Chen’s Work: A SamplingCOMPUTER KNOWLEDGE While computers historically have been able to interpret basic words and simple sentence syntax, “I’m creating a computer program that can read a document or passage and answer comprehension questions,” Chen says. Her aim is to expand the reading comprehension of digital devices such as Siri and Alexa so that they can more deeply “understand” the texts they’re working from. This would improve the accuracy of results in online search queries, expand these devices’ data bank to draw knowledge and enhance linguistic flow, and increase the number of possible commands and queries (e.g., “How many authorized COVID-19 vaccines are there?”).

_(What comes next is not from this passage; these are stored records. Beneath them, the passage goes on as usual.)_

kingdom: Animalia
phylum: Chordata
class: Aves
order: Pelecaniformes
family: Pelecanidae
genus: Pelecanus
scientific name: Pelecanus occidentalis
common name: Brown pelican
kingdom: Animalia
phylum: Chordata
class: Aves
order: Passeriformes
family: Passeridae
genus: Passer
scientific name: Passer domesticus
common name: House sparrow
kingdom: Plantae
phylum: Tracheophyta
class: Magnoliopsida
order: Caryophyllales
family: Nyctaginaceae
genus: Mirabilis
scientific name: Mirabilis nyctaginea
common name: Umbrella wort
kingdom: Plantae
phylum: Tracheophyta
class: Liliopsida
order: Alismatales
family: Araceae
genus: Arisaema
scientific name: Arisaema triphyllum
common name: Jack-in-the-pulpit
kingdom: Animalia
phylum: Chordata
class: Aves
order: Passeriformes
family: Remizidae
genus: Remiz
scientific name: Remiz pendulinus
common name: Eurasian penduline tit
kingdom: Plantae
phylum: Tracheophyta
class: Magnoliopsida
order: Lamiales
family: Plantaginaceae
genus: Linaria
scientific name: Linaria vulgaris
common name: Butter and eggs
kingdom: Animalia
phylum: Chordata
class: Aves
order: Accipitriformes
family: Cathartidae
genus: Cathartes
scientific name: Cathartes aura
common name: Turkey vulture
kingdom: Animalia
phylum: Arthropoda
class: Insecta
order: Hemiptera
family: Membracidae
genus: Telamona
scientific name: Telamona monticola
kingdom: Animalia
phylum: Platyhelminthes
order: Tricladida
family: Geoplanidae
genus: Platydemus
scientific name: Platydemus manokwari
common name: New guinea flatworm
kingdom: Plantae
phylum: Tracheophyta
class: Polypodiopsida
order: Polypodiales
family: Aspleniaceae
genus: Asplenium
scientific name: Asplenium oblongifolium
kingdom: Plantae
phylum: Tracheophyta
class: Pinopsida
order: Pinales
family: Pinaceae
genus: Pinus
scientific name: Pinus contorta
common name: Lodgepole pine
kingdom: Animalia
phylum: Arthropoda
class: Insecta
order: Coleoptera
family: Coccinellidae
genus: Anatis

WORDS INTO ACTION Although “a lot of human knowledge is stored in text,” Chen says, much of it is not explicitly stated in a way that computers can understand. Think of a recipe: People understand how the list of ingredients and instructions relate to the cooking steps with minimal training. Computers don’t. Chen is working on extracting this implicit knowledge “so we can use it in robotics or intelligent systems.” This might include translating procedural texts into physical actions — so a robot could follow any recipe and actually cook a meal, for example — or enabling a personal digital assistant to tell you what to do next when you’re cooking.
LEARNING LANGUAGE When you’re drafting an email or typing a text, you may notice that your smart device suggests words and phrases to use next. This is a result of research into statistical patterns in language, Chen explains. For a computer to learn language patterns, it needs a large amount of raw data. Computers “learn” from these raw data in two ways: “unsupervised,” in which they scan texts that are freely and widely available online; and “supervised,” in which humans feed them annotated texts. Chen is coding computers to need less supervised learning to pick up language patterns, and to apply existing annotated data to additional domains. This could reduce device-response times, improve the accuracy of results, and expand the repertoire of helpful suggestions.